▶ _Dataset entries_
• • • • •

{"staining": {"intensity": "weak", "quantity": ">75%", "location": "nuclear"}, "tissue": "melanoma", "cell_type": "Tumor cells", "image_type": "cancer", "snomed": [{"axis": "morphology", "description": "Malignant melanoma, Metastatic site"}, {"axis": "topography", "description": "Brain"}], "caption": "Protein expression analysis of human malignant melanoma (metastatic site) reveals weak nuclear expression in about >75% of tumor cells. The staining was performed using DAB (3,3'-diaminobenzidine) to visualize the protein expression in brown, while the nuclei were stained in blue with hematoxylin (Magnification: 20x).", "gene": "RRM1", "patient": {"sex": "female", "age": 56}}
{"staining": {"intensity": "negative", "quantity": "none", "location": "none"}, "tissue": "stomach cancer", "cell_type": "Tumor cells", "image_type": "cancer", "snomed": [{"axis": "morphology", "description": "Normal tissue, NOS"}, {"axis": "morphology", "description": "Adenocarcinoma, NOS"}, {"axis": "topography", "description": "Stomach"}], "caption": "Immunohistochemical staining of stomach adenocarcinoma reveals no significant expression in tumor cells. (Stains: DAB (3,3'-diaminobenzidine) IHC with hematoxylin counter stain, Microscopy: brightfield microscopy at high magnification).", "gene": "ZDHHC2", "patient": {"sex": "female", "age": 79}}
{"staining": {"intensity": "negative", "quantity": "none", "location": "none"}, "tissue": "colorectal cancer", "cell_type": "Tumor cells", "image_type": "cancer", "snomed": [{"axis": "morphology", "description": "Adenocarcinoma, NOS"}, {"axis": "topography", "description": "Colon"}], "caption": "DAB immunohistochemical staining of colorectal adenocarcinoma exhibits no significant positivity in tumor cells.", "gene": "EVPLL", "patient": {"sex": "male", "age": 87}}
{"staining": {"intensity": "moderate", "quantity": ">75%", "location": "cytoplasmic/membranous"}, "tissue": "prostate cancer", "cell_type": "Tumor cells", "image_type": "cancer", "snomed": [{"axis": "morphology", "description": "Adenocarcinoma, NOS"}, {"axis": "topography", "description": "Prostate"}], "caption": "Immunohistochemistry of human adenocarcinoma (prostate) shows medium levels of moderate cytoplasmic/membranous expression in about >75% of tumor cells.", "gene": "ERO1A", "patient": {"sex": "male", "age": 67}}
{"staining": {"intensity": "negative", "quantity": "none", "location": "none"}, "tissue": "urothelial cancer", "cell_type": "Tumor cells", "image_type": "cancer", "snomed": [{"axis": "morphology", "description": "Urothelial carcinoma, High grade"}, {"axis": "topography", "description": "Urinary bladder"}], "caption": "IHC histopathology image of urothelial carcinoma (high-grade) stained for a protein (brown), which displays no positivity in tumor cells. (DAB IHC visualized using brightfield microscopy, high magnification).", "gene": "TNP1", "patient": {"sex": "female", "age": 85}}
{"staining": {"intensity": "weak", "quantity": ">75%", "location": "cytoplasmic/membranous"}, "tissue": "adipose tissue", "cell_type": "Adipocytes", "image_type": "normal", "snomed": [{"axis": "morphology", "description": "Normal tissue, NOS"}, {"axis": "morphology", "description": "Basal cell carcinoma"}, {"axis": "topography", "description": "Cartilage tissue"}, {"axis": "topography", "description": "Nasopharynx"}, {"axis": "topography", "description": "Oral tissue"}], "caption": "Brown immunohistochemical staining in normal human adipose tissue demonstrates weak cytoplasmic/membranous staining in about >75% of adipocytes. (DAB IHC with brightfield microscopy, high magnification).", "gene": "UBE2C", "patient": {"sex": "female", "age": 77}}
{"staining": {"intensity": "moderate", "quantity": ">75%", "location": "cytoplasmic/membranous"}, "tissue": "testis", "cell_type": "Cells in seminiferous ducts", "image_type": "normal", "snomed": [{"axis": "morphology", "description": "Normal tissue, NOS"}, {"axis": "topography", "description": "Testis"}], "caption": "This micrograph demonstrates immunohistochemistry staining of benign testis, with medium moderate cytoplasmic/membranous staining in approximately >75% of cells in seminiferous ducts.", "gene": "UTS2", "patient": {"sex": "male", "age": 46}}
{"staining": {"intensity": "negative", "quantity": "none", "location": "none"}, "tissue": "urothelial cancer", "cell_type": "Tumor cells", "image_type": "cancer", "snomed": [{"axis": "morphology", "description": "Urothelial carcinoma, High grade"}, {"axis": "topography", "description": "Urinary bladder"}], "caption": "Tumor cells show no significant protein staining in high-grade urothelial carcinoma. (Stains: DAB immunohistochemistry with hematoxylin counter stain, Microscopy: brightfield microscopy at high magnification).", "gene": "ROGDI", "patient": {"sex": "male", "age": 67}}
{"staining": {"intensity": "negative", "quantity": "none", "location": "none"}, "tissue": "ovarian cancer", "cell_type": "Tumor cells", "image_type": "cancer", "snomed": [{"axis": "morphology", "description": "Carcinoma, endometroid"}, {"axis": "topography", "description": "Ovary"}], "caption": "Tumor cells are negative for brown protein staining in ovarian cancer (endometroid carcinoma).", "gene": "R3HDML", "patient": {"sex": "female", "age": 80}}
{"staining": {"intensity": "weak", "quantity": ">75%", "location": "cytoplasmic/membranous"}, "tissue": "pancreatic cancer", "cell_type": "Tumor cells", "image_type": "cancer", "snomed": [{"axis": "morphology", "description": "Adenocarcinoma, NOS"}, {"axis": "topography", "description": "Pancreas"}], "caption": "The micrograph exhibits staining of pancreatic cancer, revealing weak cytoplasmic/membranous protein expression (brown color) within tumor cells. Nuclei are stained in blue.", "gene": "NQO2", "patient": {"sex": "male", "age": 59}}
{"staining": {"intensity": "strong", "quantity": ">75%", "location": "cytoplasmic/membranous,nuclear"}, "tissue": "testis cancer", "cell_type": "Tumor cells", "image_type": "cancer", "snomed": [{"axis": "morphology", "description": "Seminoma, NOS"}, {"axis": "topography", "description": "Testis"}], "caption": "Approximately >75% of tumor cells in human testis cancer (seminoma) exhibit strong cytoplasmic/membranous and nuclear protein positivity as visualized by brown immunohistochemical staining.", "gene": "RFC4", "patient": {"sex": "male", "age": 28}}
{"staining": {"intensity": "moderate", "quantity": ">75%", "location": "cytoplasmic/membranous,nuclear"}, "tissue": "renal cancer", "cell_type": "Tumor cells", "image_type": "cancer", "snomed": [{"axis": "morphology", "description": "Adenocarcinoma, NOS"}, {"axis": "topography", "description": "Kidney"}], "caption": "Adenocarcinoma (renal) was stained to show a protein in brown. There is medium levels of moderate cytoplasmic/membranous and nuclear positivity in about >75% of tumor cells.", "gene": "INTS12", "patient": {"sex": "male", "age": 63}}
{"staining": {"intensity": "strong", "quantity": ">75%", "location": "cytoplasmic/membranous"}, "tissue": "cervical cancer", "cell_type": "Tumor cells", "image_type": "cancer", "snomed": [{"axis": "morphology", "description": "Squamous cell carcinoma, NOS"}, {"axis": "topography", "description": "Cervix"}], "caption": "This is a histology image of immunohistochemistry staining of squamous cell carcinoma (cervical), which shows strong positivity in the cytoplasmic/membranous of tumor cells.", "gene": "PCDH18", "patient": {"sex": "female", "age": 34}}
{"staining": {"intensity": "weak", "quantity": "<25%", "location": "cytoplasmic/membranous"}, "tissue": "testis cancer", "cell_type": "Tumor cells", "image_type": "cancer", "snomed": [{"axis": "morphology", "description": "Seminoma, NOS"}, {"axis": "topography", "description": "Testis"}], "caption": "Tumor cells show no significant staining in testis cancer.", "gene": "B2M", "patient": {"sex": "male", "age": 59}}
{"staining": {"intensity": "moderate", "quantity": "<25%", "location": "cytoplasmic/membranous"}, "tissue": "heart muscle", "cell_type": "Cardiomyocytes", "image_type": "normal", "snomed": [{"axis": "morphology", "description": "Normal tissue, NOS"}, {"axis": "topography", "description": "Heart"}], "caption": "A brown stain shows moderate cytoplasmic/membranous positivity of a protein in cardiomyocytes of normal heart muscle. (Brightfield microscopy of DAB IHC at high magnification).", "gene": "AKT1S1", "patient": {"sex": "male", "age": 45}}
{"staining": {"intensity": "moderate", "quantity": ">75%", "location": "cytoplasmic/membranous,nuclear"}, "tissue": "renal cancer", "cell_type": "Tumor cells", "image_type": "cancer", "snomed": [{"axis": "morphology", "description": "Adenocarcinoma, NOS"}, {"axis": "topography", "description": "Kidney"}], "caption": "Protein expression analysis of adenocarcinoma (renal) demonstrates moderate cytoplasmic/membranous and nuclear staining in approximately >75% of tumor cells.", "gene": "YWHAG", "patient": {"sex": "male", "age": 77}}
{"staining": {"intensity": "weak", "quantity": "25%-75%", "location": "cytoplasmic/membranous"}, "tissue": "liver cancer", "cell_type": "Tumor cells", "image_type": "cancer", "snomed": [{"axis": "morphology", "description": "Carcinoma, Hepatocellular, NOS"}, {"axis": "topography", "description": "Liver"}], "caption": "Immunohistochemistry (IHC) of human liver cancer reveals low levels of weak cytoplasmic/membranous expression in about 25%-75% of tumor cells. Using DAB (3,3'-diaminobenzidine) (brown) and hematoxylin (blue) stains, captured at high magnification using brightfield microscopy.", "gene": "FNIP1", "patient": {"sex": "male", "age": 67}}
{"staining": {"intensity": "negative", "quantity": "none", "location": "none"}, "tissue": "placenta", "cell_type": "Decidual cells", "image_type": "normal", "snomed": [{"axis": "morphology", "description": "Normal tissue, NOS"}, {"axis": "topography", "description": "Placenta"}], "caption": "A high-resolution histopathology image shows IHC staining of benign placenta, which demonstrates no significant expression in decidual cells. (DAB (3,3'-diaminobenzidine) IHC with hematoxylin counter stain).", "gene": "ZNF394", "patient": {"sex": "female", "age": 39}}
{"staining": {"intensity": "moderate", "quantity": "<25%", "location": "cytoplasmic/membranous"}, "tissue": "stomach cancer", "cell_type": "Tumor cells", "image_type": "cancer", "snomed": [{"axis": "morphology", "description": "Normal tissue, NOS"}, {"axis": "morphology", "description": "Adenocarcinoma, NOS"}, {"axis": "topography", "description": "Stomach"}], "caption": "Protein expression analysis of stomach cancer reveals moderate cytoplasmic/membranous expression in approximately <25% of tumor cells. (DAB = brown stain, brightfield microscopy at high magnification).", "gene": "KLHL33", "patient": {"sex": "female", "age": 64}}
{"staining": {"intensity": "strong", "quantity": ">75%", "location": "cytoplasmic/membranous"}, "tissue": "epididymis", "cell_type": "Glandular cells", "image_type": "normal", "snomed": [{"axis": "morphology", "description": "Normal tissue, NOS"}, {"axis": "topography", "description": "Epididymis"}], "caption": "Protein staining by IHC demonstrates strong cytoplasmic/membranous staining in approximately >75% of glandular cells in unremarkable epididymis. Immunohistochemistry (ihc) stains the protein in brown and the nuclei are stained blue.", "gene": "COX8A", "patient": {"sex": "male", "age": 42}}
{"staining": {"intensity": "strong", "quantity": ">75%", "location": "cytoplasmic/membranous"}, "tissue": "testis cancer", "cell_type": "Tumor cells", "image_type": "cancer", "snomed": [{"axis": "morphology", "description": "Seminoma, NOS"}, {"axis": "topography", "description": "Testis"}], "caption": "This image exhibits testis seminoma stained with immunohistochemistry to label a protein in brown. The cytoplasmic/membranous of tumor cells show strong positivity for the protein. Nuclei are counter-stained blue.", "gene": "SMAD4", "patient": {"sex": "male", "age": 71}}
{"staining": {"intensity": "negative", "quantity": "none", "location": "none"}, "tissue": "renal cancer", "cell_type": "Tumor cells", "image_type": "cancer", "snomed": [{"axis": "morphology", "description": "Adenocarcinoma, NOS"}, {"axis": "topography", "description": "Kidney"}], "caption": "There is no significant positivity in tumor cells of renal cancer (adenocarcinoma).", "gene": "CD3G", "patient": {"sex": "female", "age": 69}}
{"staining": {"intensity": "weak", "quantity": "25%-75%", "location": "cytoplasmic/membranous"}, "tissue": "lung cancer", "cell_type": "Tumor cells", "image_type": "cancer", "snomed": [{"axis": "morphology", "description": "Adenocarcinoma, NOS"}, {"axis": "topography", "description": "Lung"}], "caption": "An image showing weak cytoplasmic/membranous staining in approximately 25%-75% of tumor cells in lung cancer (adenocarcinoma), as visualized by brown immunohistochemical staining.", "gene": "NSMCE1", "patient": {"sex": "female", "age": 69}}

• • • • •

▶ _EXERCISE_
Using the data above, extract exactly the lines from the one that holds "histopathology image of" to the one that holds "immunohistochemical staining in", both ends included, and no others.

▶ _RESPONSE_
{"staining": {"intensity": "negative", "quantity": "none", "location": "none"}, "tissue": "urothelial cancer", "cell_type": "Tumor cells", "image_type": "cancer", "snomed": [{"axis": "morphology", "description": "Urothelial carcinoma, High grade"}, {"axis": "topography", "description": "Urinary bladder"}], "caption": "IHC histopathology image of urothelial carcinoma (high-grade) stained for a protein (brown), which displays no positivity in tumor cells. (DAB IHC visualized using brightfield microscopy, high magnification).", "gene": "TNP1", "patient": {"sex": "female", "age": 85}}
{"staining": {"intensity": "weak", "quantity": ">75%", "location": "cytoplasmic/membranous"}, "tissue": "adipose tissue", "cell_type": "Adipocytes", "image_type": "normal", "snomed": [{"axis": "morphology", "description": "Normal tissue, NOS"}, {"axis": "morphology", "description": "Basal cell carcinoma"}, {"axis": "topography", "description": "Cartilage tissue"}, {"axis": "topography", "description": "Nasopharynx"}, {"axis": "topography", "description": "Oral tissue"}], "caption": "Brown immunohistochemical staining in normal human adipose tissue demonstrates weak cytoplasmic/membranous staining in about >75% of adipocytes. (DAB IHC with brightfield microscopy, high magnification).", "gene": "UBE2C", "patient": {"sex": "female", "age": 77}}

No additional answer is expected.